··· Data listing

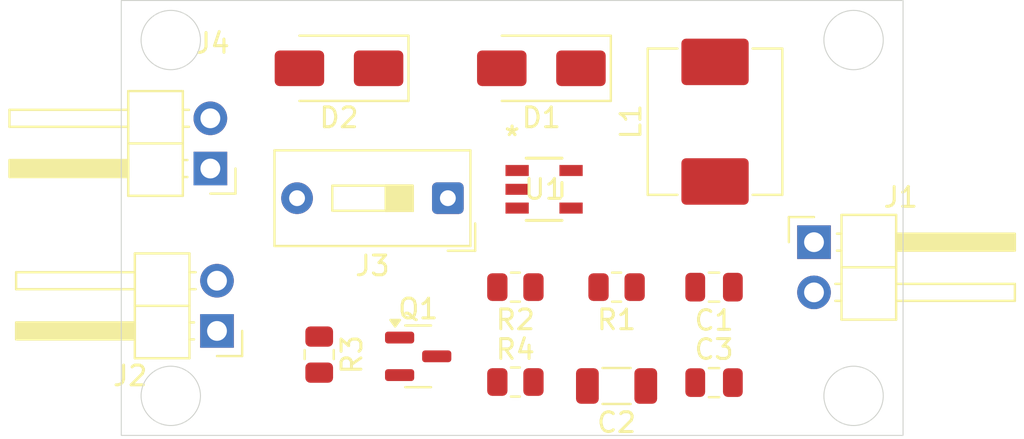
<source format=kicad_pcb>
(kicad_pcb
	(version 20241229)
	(generator "pcbnew")
	(generator_version "9.0")
	(general
		(thickness 1.6)
		(legacy_teardrops no)
	)
	(paper "A4")
	(layers
		(0 "F.Cu" signal)
		(2 "B.Cu" signal)
		(9 "F.Adhes" user "F.Adhesive")
		(11 "B.Adhes" user "B.Adhesive")
		(13 "F.Paste" user)
		(15 "B.Paste" user)
		(5 "F.SilkS" user "F.Silkscreen")
		(7 "B.SilkS" user "B.Silkscreen")
		(1 "F.Mask" user)
		(3 "B.Mask" user)
		(17 "Dwgs.User" user "User.Drawings")
		(19 "Cmts.User" user "User.Comments")
		(21 "Eco1.User" user "User.Eco1")
		(23 "Eco2.User" user "User.Eco2")
		(25 "Edge.Cuts" user)
		(27 "Margin" user)
		(31 "F.CrtYd" user "F.Courtyard")
		(29 "B.CrtYd" user "B.Courtyard")
		(35 "F.Fab" user)
		(33 "B.Fab" user)
		(39 "User.1" user)
		(41 "User.2" user)
		(43 "User.3" user)
		(45 "User.4" user)
	)
	(setup
		(stackup
			(layer "F.SilkS"
				(type "Top Silk Screen")
			)
			(layer "F.Paste"
				(type "Top Solder Paste")
			)
			(layer "F.Mask"
				(type "Top Solder Mask")
				(thickness 0.01)
			)
			(layer "F.Cu"
				(type "copper")
				(thickness 0.035)
			)
			(layer "dielectric 1"
				(type "core")
				(thickness 1.51)
				(material "FR4")
				(epsilon_r 4.5)
				(loss_tangent 0.02)
			)
			(layer "B.Cu"
				(type "copper")
				(thickness 0.035)
			)
			(layer "B.Mask"
				(type "Bottom Solder Mask")
				(thickness 0.01)
			)
			(layer "B.Paste"
				(type "Bottom Solder Paste")
			)
			(layer "B.SilkS"
				(type "Bottom Silk Screen")
			)
			(copper_finish "None")
			(dielectric_constraints no)
		)
		(pad_to_mask_clearance 0)
		(allow_soldermask_bridges_in_footprints no)
		(tenting front back)
		(pcbplotparams
			(layerselection 0x00000000_00000000_55555555_5755f5ff)
			(plot_on_all_layers_selection 0x00000000_00000000_00000000_00000000)
			(disableapertmacros no)
			(usegerberextensions no)
			(usegerberattributes yes)
			(usegerberadvancedattributes yes)
			(creategerberjobfile yes)
			(dashed_line_dash_ratio 12.000000)
			(dashed_line_gap_ratio 3.000000)
			(svgprecision 4)
			(plotframeref no)
			(mode 1)
			(useauxorigin no)
			(hpglpennumber 1)
			(hpglpenspeed 20)
			(hpglpendiameter 15.000000)
			(pdf_front_fp_property_popups yes)
			(pdf_back_fp_property_popups yes)
			(pdf_metadata yes)
			(pdf_single_document no)
			(dxfpolygonmode yes)
			(dxfimperialunits yes)
			(dxfusepcbnewfont yes)
			(psnegative no)
			(psa4output no)
			(plot_black_and_white yes)
			(sketchpadsonfab no)
			(plotpadnumbers no)
			(hidednponfab no)
			(sketchdnponfab yes)
			(crossoutdnponfab yes)
			(subtractmaskfromsilk no)
			(outputformat 1)
			(mirror no)
			(drillshape 1)
			(scaleselection 1)
			(outputdirectory "")
		)
	)
	(net 0 "")
	(net 1 "GNDD")
	(net 2 "Net-(J3-Pin_1)")
	(net 3 "/OUT_P")
	(net 4 "Net-(U1-FB)")
	(net 5 "Net-(D1-A)")
	(net 6 "/BAT_P")
	(net 7 "/SOLAR_P")
	(net 8 "Net-(Q1-D)")
	(footprint "Resistor_SMD:R_0805_2012Metric" (layer "F.Cu") (at 125.525 148.5 180))
	(footprint "Capacitor_SMD:C_0805_2012Metric" (layer "F.Cu") (at 130.45 153.33))
	(footprint "Button_Switch_THT:SW_DIP_SPSTx01_Slide_9.78x4.72mm_W7.62mm_P2.54mm" (layer "F.Cu") (at 117 144 180))
	(footprint "ap3015:SOT23-5_1P55X2P9_DIO" (layer "F.Cu") (at 121.862451 143.549999))
	(footprint "Connector_PinHeader_2.54mm:PinHeader_1x02_P2.54mm_Horizontal" (layer "F.Cu") (at 105 142.5 180))
	(footprint "Diode_SMD:D_SMA" (layer "F.Cu") (at 121.724902 137.43 180))
	(footprint "Capacitor_SMD:C_0805_2012Metric" (layer "F.Cu") (at 130.45 148.5 180))
	(footprint "Connector_PinHeader_2.54mm:PinHeader_1x02_P2.54mm_Horizontal" (layer "F.Cu") (at 135.5 146.225))
	(footprint "Resistor_SMD:R_0805_2012Metric" (layer "F.Cu") (at 120.4125 148.5 180))
	(footprint "Inductor_SMD:L_Abracon_ASPI-0630LR" (layer "F.Cu") (at 130.5 140.13 90))
	(footprint "Connector_PinHeader_2.54mm:PinHeader_1x02_P2.54mm_Horizontal" (layer "F.Cu") (at 105.335 150.715 180))
	(footprint "Resistor_SMD:R_0805_2012Metric" (layer "F.Cu") (at 120.4125 153.3))
	(footprint "Resistor_SMD:R_0805_2012Metric" (layer "F.Cu") (at 110.5 151.9125 -90))
	(footprint "Package_TO_SOT_SMD:SOT-23" (layer "F.Cu") (at 115.5 152))
	(footprint "Diode_SMD:D_SMA" (layer "F.Cu") (at 111.5 137.43 180))
	(footprint "Capacitor_SMD:C_1206_3216Metric" (layer "F.Cu") (at 125.525 153.5 180))
	(gr_circle
		(center 137.5 154)
		(end 136 154)
		(stroke
			(width 0.05)
			(type default)
		)
		(fill no)
		(layer "Edge.Cuts")
		(uuid "5d4d95e3-084a-4539-8eee-941071abfa00")
	)
	(gr_circle
		(center 137.5 136)
		(end 137.5 134.5)
		(stroke
			(width 0.05)
			(type default)
		)
		(fill no)
		(layer "Edge.Cuts")
		(uuid "91e7d9de-087b-4a08-8d32-186c4ba04372")
	)
	(gr_circle
		(center 103 154)
		(end 101.5 154)
		(stroke
			(width 0.05)
			(type default)
		)
		(fill no)
		(layer "Edge.Cuts")
		(uuid "924ae4c1-a6e2-4cd6-aca6-39c744e400e6")
	)
	(gr_circle
		(center 103 136)
		(end 103 134.5)
		(stroke
			(width 0.05)
			(type default)
		)
		(fill no)
		(layer "Edge.Cuts")
		(uuid "c960a355-cfa6-4df6-9aa4-838a33d254ec")
	)
	(gr_rect
		(start 100.5 134)
		(end 140 156)
		(stroke
			(width 0.05)
			(type default)
		)
		(fill no)
		(layer "Edge.Cuts")
		(uuid "cda3e1c4-4b42-4ee7-a26d-4ff902aae371")
	)
	(embedded_fonts no)
)

</source>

······

Would you repeat the entries exactly, keeping the images out?

**Expected answer**
<source format=kicad_pcb>
(kicad_pcb
	(version 20241229)
	(generator "pcbnew")
	(generator_version "9.0")
	(general
		(thickness 1.6)
		(legacy_teardrops no)
	)
	(paper "A4")
	(layers
		(0 "F.Cu" signal)
		(2 "B.Cu" signal)
		(9 "F.Adhes" user "F.Adhesive")
		(11 "B.Adhes" user "B.Adhesive")
		(13 "F.Paste" user)
		(15 "B.Paste" user)
		(5 "F.SilkS" user "F.Silkscreen")
		(7 "B.SilkS" user "B.Silkscreen")
		(1 "F.Mask" user)
		(3 "B.Mask" user)
		(17 "Dwgs.User" user "User.Drawings")
		(19 "Cmts.User" user "User.Comments")
		(21 "Eco1.User" user "User.Eco1")
		(23 "Eco2.User" user "User.Eco2")
		(25 "Edge.Cuts" user)
		(27 "Margin" user)
		(31 "F.CrtYd" user "F.Courtyard")
		(29 "B.CrtYd" user "B.Courtyard")
		(35 "F.Fab" user)
		(33 "B.Fab" user)
		(39 "User.1" user)
		(41 "User.2" user)
		(43 "User.3" user)
		(45 "User.4" user)
	)
	(setup
		(stackup
			(layer "F.SilkS"
				(type "Top Silk Screen")
			)
			(layer "F.Paste"
				(type "Top Solder Paste")
			)
			(layer "F.Mask"
				(type "Top Solder Mask")
				(thickness 0.01)
			)
			(layer "F.Cu"
				(type "copper")
				(thickness 0.035)
			)
			(layer "dielectric 1"
				(type "core")
				(thickness 1.51)
				(material "FR4")
				(epsilon_r 4.5)
				(loss_tangent 0.02)
			)
			(layer "B.Cu"
				(type "copper")
				(thickness 0.035)
			)
			(layer "B.Mask"
				(type "Bottom Solder Mask")
				(thickness 0.01)
			)
			(layer "B.Paste"
				(type "Bottom Solder Paste")
			)
			(layer "B.SilkS"
				(type "Bottom Silk Screen")
			)
			(copper_finish "None")
			(dielectric_constraints no)
		)
		(pad_to_mask_clearance 0)
		(allow_soldermask_bridges_in_footprints no)
		(tenting front back)
		(pcbplotparams
			(layerselection 0x00000000_00000000_55555555_5755f5ff)
			(plot_on_all_layers_selection 0x00000000_00000000_00000000_00000000)
			(disableapertmacros no)
			(usegerberextensions no)
			(usegerberattributes yes)
			(usegerberadvancedattributes yes)
			(creategerberjobfile yes)
			(dashed_line_dash_ratio 12.000000)
			(dashed_line_gap_ratio 3.000000)
			(svgprecision 4)
			(plotframeref no)
			(mode 1)
			(useauxorigin no)
			(hpglpennumber 1)
			(hpglpenspeed 20)
			(hpglpendiameter 15.000000)
			(pdf_front_fp_property_popups yes)
			(pdf_back_fp_property_popups yes)
			(pdf_metadata yes)
			(pdf_single_document no)
			(dxfpolygonmode yes)
			(dxfimperialunits yes)
			(dxfusepcbnewfont yes)
			(psnegative no)
			(psa4output no)
			(plot_black_and_white yes)
			(sketchpadsonfab no)
			(plotpadnumbers no)
			(hidednponfab no)
			(sketchdnponfab yes)
			(crossoutdnponfab yes)
			(subtractmaskfromsilk no)
			(outputformat 1)
			(mirror no)
			(drillshape 1)
			(scaleselection 1)
			(outputdirectory "")
		)
	)
	(net 0 "")
	(net 1 "GNDD")
	(net 2 "Net-(J3-Pin_1)")
	(net 3 "/OUT_P")
	(net 4 "Net-(U1-FB)")
	(net 5 "Net-(D1-A)")
	(net 6 "/BAT_P")
	(net 7 "/SOLAR_P")
	(net 8 "Net-(Q1-D)")
	(footprint "Resistor_SMD:R_0805_2012Metric" (layer "F.Cu") (at 125.525 148.5 180))
	(footprint "Capacitor_SMD:C_0805_2012Metric" (layer "F.Cu") (at 130.45 153.33))
	(footprint "Button_Switch_THT:SW_DIP_SPSTx01_Slide_9.78x4.72mm_W7.62mm_P2.54mm" (layer "F.Cu") (at 117 144 180))
	(footprint "ap3015:SOT23-5_1P55X2P9_DIO" (layer "F.Cu") (at 121.862451 143.549999))
	(footprint "Connector_PinHeader_2.54mm:PinHeader_1x02_P2.54mm_Horizontal" (layer "F.Cu") (at 105 142.5 180))
	(footprint "Diode_SMD:D_SMA" (layer "F.Cu") (at 121.724902 137.43 180))
	(footprint "Capacitor_SMD:C_0805_2012Metric" (layer "F.Cu") (at 130.45 148.5 180))
	(footprint "Connector_PinHeader_2.54mm:PinHeader_1x02_P2.54mm_Horizontal" (layer "F.Cu") (at 135.5 146.225))
	(footprint "Resistor_SMD:R_0805_2012Metric" (layer "F.Cu") (at 120.4125 148.5 180))
	(footprint "Inductor_SMD:L_Abracon_ASPI-0630LR" (layer "F.Cu") (at 130.5 140.13 90))
	(footprint "Connector_PinHeader_2.54mm:PinHeader_1x02_P2.54mm_Horizontal" (layer "F.Cu") (at 105.335 150.715 180))
	(footprint "Resistor_SMD:R_0805_2012Metric" (layer "F.Cu") (at 120.4125 153.3))
	(footprint "Resistor_SMD:R_0805_2012Metric" (layer "F.Cu") (at 110.5 151.9125 -90))
	(footprint "Package_TO_SOT_SMD:SOT-23" (layer "F.Cu") (at 115.5 152))
	(footprint "Diode_SMD:D_SMA" (layer "F.Cu") (at 111.5 137.43 180))
	(footprint "Capacitor_SMD:C_1206_3216Metric" (layer "F.Cu") (at 125.525 153.5 180))
	(gr_circle
		(center 137.5 154)
		(end 136 154)
		(stroke
			(width 0.05)
			(type default)
		)
		(fill no)
		(layer "Edge.Cuts")
		(uuid "5d4d95e3-084a-4539-8eee-941071abfa00")
	)
	(gr_circle
		(center 137.5 136)
		(end 137.5 134.5)
		(stroke
			(width 0.05)
			(type default)
		)
		(fill no)
		(layer "Edge.Cuts")
		(uuid "91e7d9de-087b-4a08-8d32-186c4ba04372")
	)
	(gr_circle
		(center 103 154)
		(end 101.5 154)
		(stroke
			(width 0.05)
			(type default)
		)
		(fill no)
		(layer "Edge.Cuts")
		(uuid "924ae4c1-a6e2-4cd6-aca6-39c744e400e6")
	)
	(gr_circle
		(center 103 136)
		(end 103 134.5)
		(stroke
			(width 0.05)
			(type default)
		)
		(fill no)
		(layer "Edge.Cuts")
		(uuid "c960a355-cfa6-4df6-9aa4-838a33d254ec")
	)
	(gr_rect
		(start 100.5 134)
		(end 140 156)
		(stroke
			(width 0.05)
			(type default)
		)
		(fill no)
		(layer "Edge.Cuts")
		(uuid "cda3e1c4-4b42-4ee7-a26d-4ff902aae371")
	)
	(embedded_fonts no)
)

</source>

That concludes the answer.